Keeping your mail organized can be difficult, especially with the volume of mail many users receive. Archiving can be a vital aid in two ways: 1. You can archive mail data by date, category, mail folder, sender, project, etc., making the organization of your archived mail as simple (or complex) as you prefer. 2. By archiving older mail items, you have fewer mail items on the Exchange server, thus making the organization of your server-side mail simpler.
Finding one message in an Inbox with hundreds (or even thousands) of messages is a daunting task. By archiving older mail, you reduce the amount of mail on the Exchange server, making your searches easier (and quicker; less mail to sort through, less time required). Also, if your archives are organized, you can search through specific archived folders, rather than your entire account.
If you simply archive all your mail items into one big file, searching for a single item in the mass of archived data may be difficult. Some users may find it easy to remember to manually archive every 6 months; some may do it once, and then forget to do so ever again. Some users may set up auto-archiving, then forget having done so (and wonder what happened to that progress report from last year). Like anything else, archiving takes some amount of planning. Below are suggestions for developing an archiving strategy. Some strategies may require a bit of preparation, such as sorting current mail into a different folder structure. (Note that some strategies below can be used in combination, while some may be incompatible with one another for your purposes. Be sure of your strategy before implementing it.)
By splitting your archives into distinct years and/or months, you immediately gain a chronological structure for your archived items. You can easily separate mail regarding recurring projects or processes into separate years, making searching for an item easier. You can also develop a more complex folder structure within a particular year's archive to make the archive more organized.
Archiving related items into categorized folders adds organization to the process, making it easier to locate specific messages. When used in combination with archiving by year, a user's email history becomes easy to trace.
By sender or other individual
Sometimes, it is convenient to group email items from a particular individual into a folder. Doing so makes finding messages easier if you know for certain who sent them. This method can also be used in combination archiving by year, but use with archiving by category/project would likely require creating a very elaborate folder structure.

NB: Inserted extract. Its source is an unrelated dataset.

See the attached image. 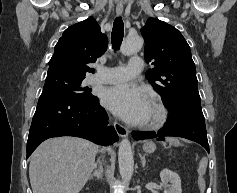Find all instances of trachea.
<instances>
[{"label": "trachea", "instance_id": "trachea-1", "mask_svg": "<svg viewBox=\"0 0 237 193\" xmlns=\"http://www.w3.org/2000/svg\"><path fill=\"white\" fill-rule=\"evenodd\" d=\"M124 36V24L121 17L114 20L113 29L111 33L112 48L117 51L120 48Z\"/></svg>", "mask_w": 237, "mask_h": 193}]
</instances>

If desired, individual folders can be archived in their present state, or a special folder structure created especially for archiving can be used.
Archiving can be performed manually at the user's discretion or can be set to occur automatically at predefined intervals under predefined parameters.
Multiple copies of archives
Sometimes, it's convenient to have your archives on your local machine, allowing you to search them at need. But if you find yourself away from your desk and need to locate a particular mail item, your archive is unavailable. Additionally, if your archives are on your local machine and the machine crashes, you lose the archives. It is therefore advisable to make a copy of your archive onto CD/DVD. Doing so not only provides a backup, but allows your archives to be portable, while also having them readily available on your every-day machine.